WHAT TO WORK ON:
When you transcribe the records that follow, reproduce each line exactly as given.
═════ TASK MATERIAL
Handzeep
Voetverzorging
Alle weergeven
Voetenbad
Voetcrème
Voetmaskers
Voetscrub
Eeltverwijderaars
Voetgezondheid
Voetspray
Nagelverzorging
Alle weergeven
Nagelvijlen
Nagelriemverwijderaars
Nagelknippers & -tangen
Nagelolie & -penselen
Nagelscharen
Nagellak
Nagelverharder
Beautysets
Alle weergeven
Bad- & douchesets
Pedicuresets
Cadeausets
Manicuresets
══════════
TASK RESPONSE:
Handzeep
Voetverzorging
Alle weergeven
Voetenbad
Voetcrème
Voetmaskers
Voetscrub
Eeltverwijderaars
Voetgezondheid
Voetspray
Nagelverzorging
Alle weergeven
Nagelvijlen
Nagelriemverwijderaars
Nagelknippers & -tangen
Nagelolie & -penselen
Nagelscharen
Nagellak
Nagelverharder
Beautysets
Alle weergeven
Bad- & douchesets
Pedicuresets
Cadeausets
Manicuresets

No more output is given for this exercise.